DATA SHOWN START

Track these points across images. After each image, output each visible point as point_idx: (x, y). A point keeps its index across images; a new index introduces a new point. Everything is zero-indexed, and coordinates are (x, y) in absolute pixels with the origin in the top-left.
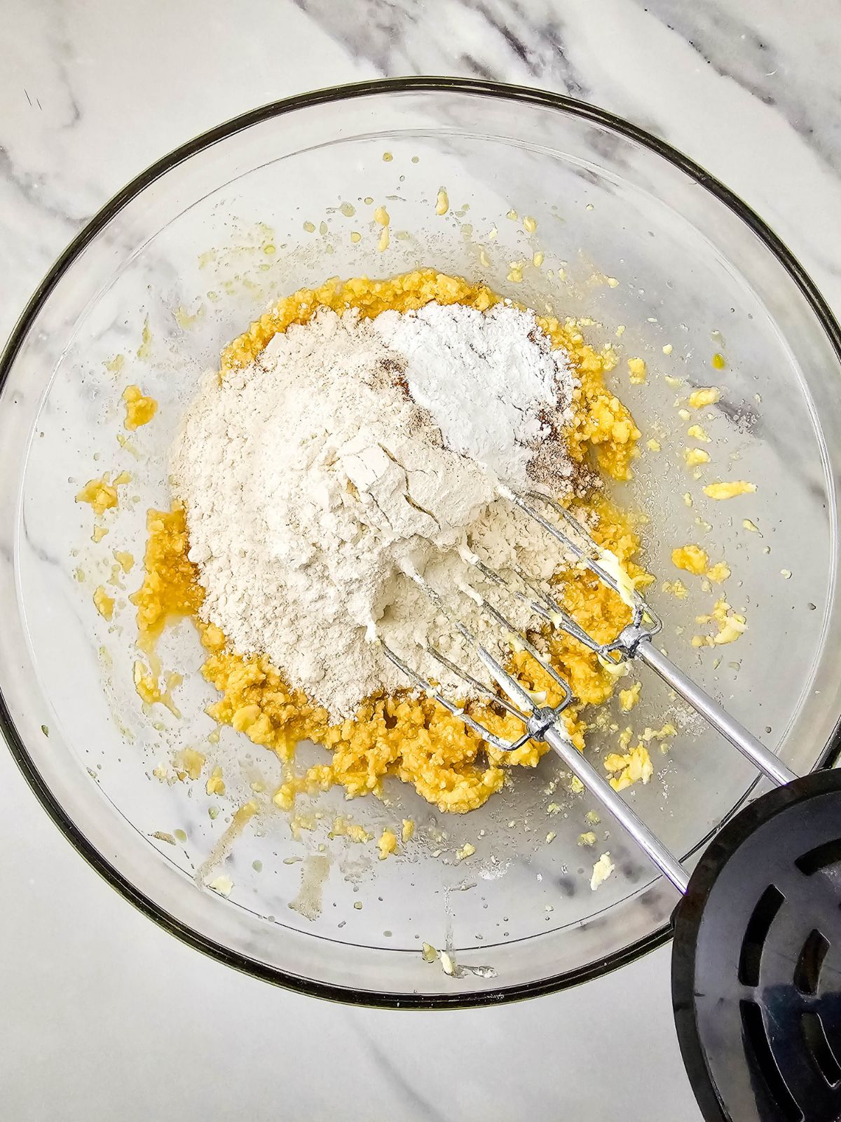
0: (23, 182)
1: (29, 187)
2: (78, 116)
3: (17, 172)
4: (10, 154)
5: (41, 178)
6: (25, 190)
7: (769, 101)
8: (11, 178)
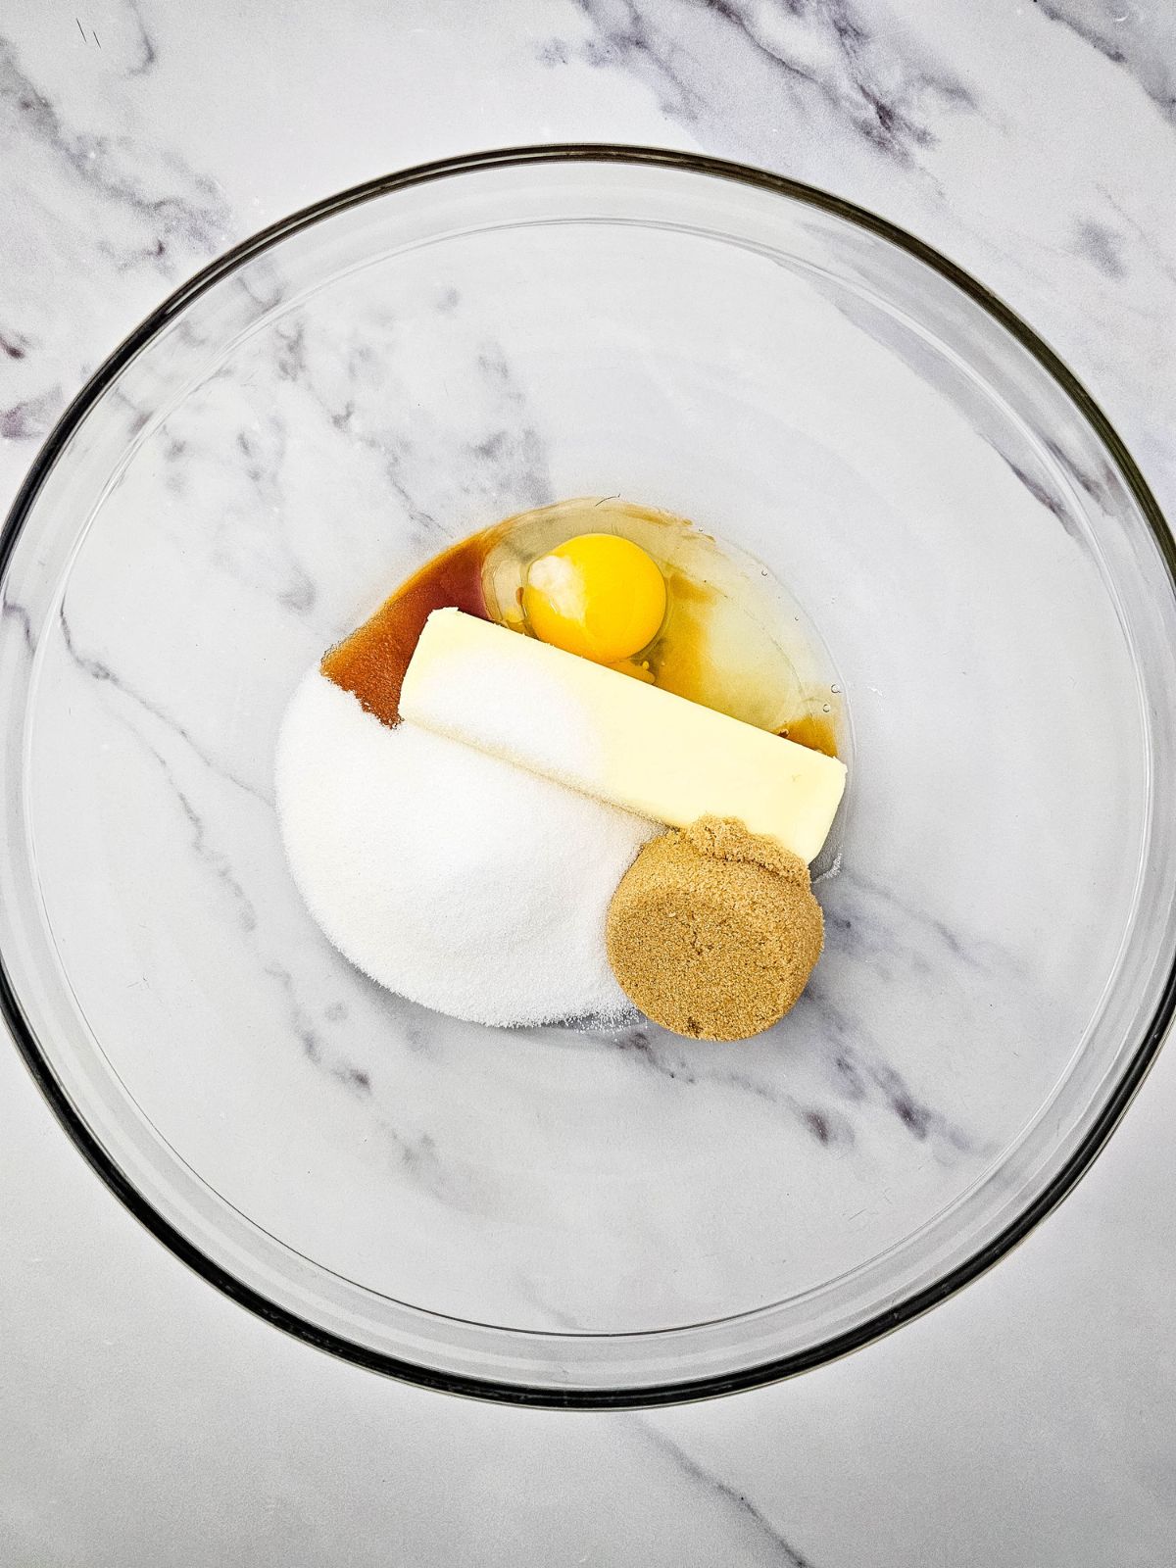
0: (74, 150)
1: (83, 156)
2: (151, 57)
3: (64, 134)
4: (55, 109)
5: (100, 144)
6: (77, 160)
7: (1117, 57)
8: (56, 143)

DATA SHOWN END

§ TASK
Copy the listing above line for line, with nothing changed, and leave out the picture lines.

§ RESPONSE AREA
Track these points across images. After each image, output each visible point as point_idx: (x, y). A point keeps its index across images; a new index introduces a new point. Everything is zero-indexed, and coordinates are (x, y) in absolute pixels with the origin in the top-left.
0: (23, 182)
1: (29, 187)
2: (78, 116)
3: (17, 172)
4: (10, 154)
5: (41, 178)
6: (25, 190)
7: (769, 101)
8: (11, 178)
0: (74, 150)
1: (83, 156)
2: (151, 57)
3: (64, 134)
4: (55, 109)
5: (100, 144)
6: (77, 160)
7: (1117, 57)
8: (56, 143)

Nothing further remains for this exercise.